> **PROBLEM**
Please quote the stretch of entries from the line containing "right ankle: (644, 609, 13)" through the line containing "right knee: (720, 473, -7)", both included, reproducing each line unchanged.

> **INFORMATION**
********
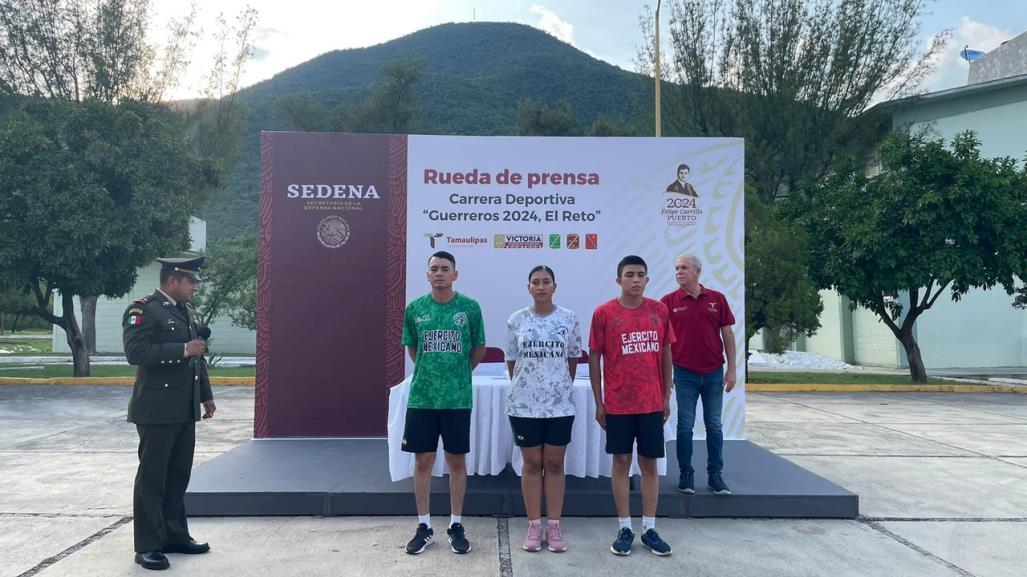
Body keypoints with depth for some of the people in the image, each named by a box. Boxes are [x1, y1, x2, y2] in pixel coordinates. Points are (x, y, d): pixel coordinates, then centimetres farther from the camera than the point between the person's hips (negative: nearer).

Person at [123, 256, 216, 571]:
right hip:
********
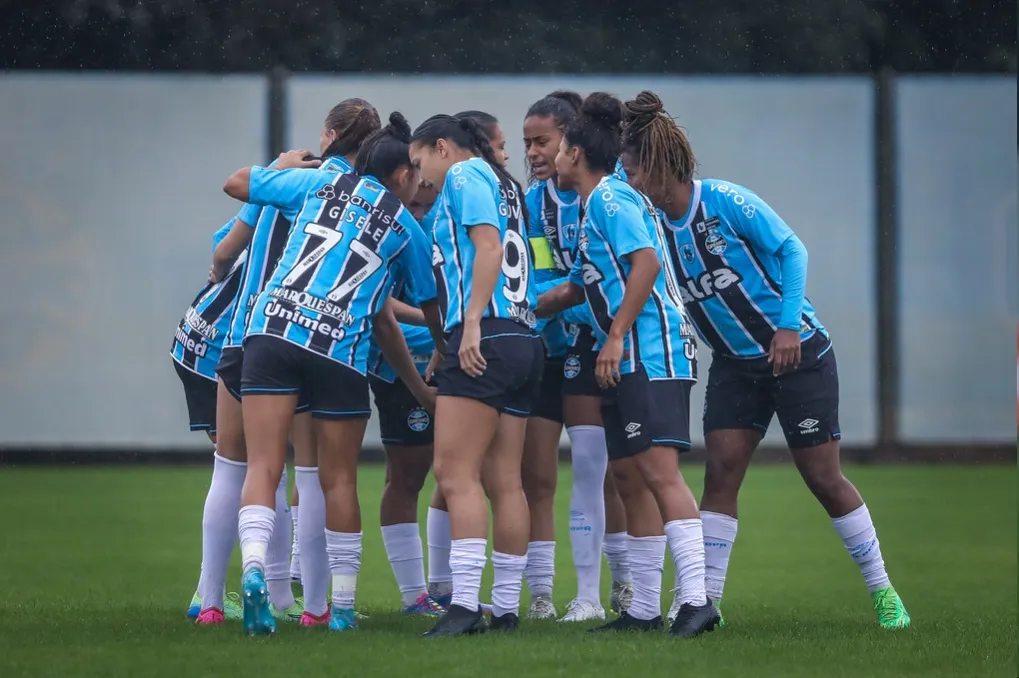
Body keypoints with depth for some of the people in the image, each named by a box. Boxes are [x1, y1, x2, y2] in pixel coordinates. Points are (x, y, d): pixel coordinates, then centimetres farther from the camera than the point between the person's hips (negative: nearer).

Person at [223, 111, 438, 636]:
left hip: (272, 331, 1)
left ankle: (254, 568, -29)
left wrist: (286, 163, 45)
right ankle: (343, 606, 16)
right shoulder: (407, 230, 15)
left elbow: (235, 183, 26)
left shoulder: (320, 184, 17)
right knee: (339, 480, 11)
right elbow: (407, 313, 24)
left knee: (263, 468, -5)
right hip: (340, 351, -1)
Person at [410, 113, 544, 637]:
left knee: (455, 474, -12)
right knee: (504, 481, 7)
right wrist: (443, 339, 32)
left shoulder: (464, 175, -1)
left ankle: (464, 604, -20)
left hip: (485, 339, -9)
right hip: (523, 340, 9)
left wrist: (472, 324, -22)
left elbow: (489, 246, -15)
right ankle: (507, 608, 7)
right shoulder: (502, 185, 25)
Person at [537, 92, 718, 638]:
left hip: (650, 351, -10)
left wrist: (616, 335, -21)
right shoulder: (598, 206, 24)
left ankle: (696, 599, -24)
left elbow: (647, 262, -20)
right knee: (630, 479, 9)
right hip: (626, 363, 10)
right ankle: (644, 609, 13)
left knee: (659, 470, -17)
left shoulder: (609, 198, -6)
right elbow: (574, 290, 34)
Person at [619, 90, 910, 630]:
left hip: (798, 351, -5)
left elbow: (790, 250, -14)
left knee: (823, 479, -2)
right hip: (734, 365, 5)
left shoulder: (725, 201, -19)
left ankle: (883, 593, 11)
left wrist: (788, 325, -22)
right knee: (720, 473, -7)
********
> **TASK ANSWER**
right ankle: (644, 609, 13)
left knee: (659, 470, -17)
left shoulder: (609, 198, -6)
right elbow: (574, 290, 34)
Person at [619, 90, 910, 630]:
left hip: (798, 351, -5)
left elbow: (790, 250, -14)
left knee: (823, 479, -2)
right hip: (734, 365, 5)
left shoulder: (725, 201, -19)
left ankle: (883, 593, 11)
left wrist: (788, 325, -22)
right knee: (720, 473, -7)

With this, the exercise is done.